= Entries supplied =
((

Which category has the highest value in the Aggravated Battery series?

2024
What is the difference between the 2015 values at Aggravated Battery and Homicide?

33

))
((

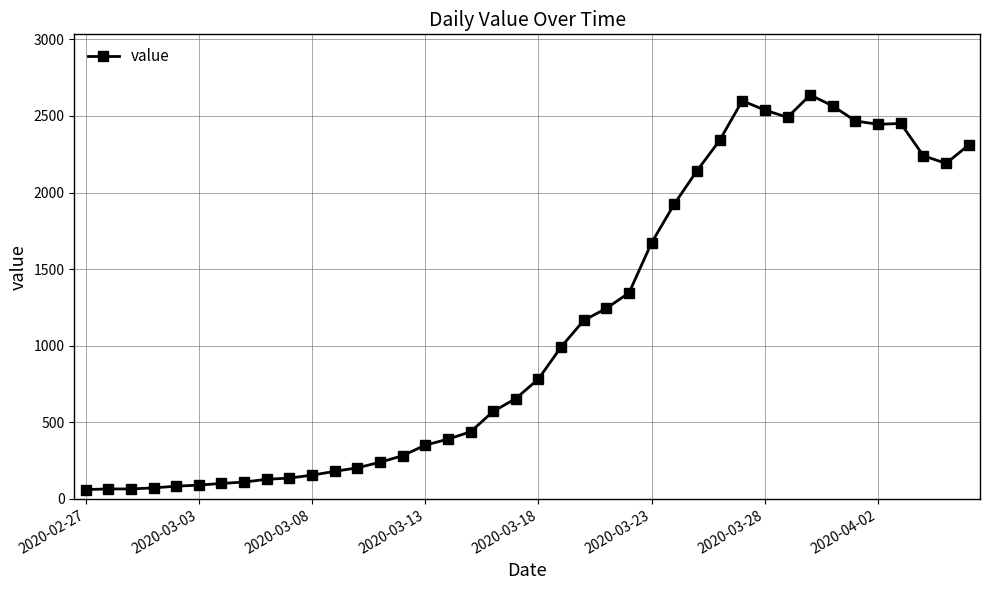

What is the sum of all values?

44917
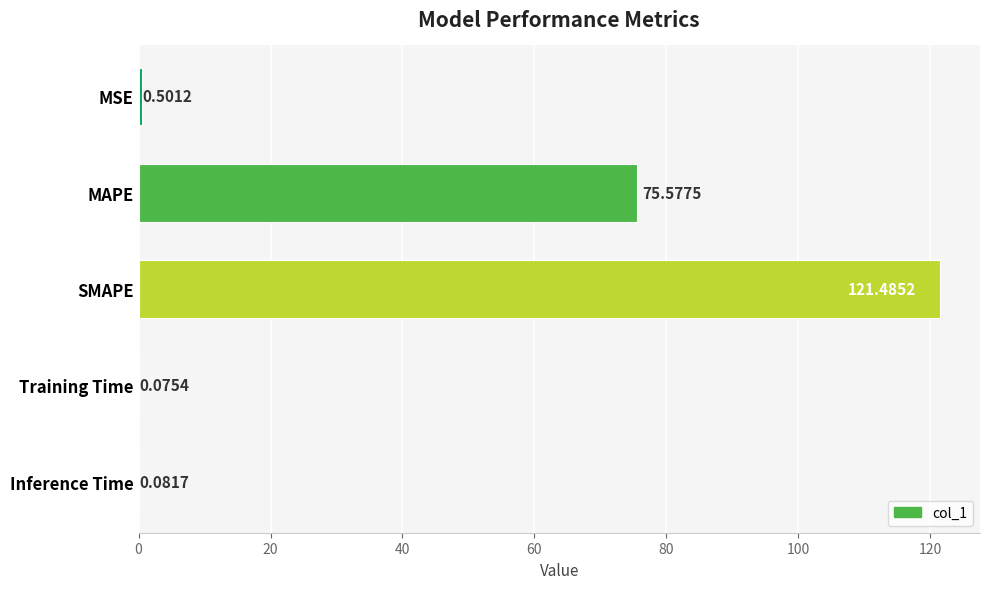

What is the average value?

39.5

))

= Aim of the task =
Please edit the part of the items that opens with the line containing "Which category has" and closes with the line containing "What is the difference". Swap "Homicide" for "Robbery", keep everything else unchanged, and return only those lines.

= Solution =
Which category has the highest value in the Aggravated Battery series?

2024
What is the difference between the 2015 values at Aggravated Battery and Robbery?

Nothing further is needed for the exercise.